Where service is effected pursuant to CPLR 308 (4), the so-*887called “nail and mail” method, the plaintiff must demonstrate that service pursuant to CPLR 308 (1) or (2) (personal service or residence service) could not be made with “ ‘due diligence’ ” (Estate of Waterman v Jones, 46 AD3d 63, 65 [2007], quoting CPLR 308 [4]; see Gray v Giannikios, 90 AD3d at 837; McSorley v Spear, 50 AD3d 652, 653 [2008]; Harkless v Reid, 23 AD3d 622, 623 [2005]). This requirement must be “ ‘strictly observed, given the reduced likelihood that a summons served pursuant to that section will be received’ ” (McSorley v Spear, 50 AD3d at 653, quoting Gurevitch v Goodman, 269 AD2d 355, 355 [2000]; see Estate of Waterman v Jones, 46 AD3d at 66; County of Nassau v Letosky, 34 AD3d 414, 415 [2006]).

Here, the plaintiff produced the process server’s affidavit, which satisfied its prima facie burden regarding service. However, in her responsive affidavit, Gaines rebutted that showing by stating specifically that (1) she was never personally served in this action, (2) she had never resided at the address where the process server attempted personal service and eventually affixed the papers, and (3) the summons and complaint were never affixed to the door of the subject premises where she had lived for more than 20 years. This showing was sufficient to warrant a hearing (see Gray v Giannikios, 90 AD3d at 837; US. Bank, N.A. v Arias, 85 AD3d at 1015; Wells Fargo Bank, N.A. v Christie, 83 AD3d at 825; Engel v Boymelgreen, 80 AD3d at 654; City of New York v Miller, 72 AD3d at 727; Washington Mut.

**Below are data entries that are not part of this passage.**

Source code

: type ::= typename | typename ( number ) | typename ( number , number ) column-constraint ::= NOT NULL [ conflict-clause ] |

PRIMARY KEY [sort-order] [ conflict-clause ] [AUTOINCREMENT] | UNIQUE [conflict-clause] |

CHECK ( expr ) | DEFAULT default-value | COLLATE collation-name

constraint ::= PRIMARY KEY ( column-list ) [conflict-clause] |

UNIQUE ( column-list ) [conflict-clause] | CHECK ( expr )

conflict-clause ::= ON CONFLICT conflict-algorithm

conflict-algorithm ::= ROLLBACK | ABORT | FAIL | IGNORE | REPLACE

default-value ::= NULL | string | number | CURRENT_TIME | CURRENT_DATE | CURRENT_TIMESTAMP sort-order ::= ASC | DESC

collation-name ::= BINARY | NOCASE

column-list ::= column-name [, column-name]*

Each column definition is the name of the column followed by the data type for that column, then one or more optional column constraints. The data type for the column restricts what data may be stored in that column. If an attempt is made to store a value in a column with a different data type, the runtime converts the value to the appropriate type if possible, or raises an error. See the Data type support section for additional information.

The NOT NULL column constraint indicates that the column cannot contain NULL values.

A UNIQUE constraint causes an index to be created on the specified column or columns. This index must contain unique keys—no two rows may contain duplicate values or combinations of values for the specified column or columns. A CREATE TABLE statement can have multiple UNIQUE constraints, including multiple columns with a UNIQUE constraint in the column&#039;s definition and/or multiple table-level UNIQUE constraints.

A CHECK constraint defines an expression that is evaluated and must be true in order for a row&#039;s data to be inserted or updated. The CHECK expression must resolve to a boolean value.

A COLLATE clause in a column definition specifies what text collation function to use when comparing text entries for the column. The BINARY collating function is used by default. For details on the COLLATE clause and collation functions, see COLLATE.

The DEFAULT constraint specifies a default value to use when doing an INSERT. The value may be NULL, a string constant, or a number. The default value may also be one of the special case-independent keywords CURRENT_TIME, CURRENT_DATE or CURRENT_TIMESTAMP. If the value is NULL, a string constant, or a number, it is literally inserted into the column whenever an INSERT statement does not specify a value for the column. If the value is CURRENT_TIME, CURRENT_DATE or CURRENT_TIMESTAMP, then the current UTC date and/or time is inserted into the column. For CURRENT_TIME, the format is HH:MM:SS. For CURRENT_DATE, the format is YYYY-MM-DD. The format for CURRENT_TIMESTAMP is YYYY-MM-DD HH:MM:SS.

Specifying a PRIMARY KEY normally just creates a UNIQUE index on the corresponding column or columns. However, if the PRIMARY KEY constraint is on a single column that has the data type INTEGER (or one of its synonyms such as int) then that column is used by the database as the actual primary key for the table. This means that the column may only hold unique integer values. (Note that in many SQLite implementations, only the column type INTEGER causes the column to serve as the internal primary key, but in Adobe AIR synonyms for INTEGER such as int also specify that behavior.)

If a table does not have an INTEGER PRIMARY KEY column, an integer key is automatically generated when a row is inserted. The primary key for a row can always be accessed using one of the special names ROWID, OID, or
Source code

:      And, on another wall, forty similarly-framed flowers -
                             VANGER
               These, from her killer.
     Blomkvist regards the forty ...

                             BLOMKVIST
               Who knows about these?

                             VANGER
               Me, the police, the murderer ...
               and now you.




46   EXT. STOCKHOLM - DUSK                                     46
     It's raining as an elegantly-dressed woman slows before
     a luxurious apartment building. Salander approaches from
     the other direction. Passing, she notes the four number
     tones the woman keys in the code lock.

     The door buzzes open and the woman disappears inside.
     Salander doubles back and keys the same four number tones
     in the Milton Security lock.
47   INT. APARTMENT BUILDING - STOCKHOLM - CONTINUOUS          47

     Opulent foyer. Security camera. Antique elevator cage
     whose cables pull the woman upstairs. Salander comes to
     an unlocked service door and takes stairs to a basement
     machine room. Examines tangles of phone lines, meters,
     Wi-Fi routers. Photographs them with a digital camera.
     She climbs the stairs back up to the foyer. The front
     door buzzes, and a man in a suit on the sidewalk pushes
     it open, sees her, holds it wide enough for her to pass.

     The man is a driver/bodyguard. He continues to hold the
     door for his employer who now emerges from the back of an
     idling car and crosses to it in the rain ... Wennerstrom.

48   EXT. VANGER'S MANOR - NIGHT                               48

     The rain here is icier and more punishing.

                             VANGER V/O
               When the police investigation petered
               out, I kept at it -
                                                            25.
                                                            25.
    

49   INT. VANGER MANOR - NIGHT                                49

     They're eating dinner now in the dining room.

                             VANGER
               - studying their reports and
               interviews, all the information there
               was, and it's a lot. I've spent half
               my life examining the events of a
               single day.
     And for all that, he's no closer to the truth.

Bank v Holt, 71 AD3d at 670-671; Wells Fargo Bank, NA v Chaplin, 65 AD3d at 589; Mortgage Access Corp. v Webb, 11 AD3d 592, 593 [2004]; Bankers Trust Co. of Cal. v Tsoukas, 303 AD2d at 344).

At the hearing, the plaintiff failed to demonstrate that its process server made a genuine effort to determine Gaines’s correct address or that he made “quality” efforts to serve her with process (McSorley v Spear, 50 AD3d at 653; see In Ja Kim v Dong Hee Han, 37 AD3d 662 [2007]; County of Nassau v Letosky, 34 AD3d at 415; Bank One Natl. Assn. v Osorio, 26 AD3d 452, 453 [2006]; Ben-Amram v Hershowitz, 14 AD3d 638 [2005]). Accordingly, the Supreme Court properly granted that branch of the plaintiffs motion which was to dismiss the complaint pursuant to CPLR 3211 (a) (8) on the basis that it had failed to obtain personal jurisdiction over Gaines.

The plaintiff’s remaining contentions are without merit. Rivera, J.P, Hall, Lott and Cohen, JJ., concur.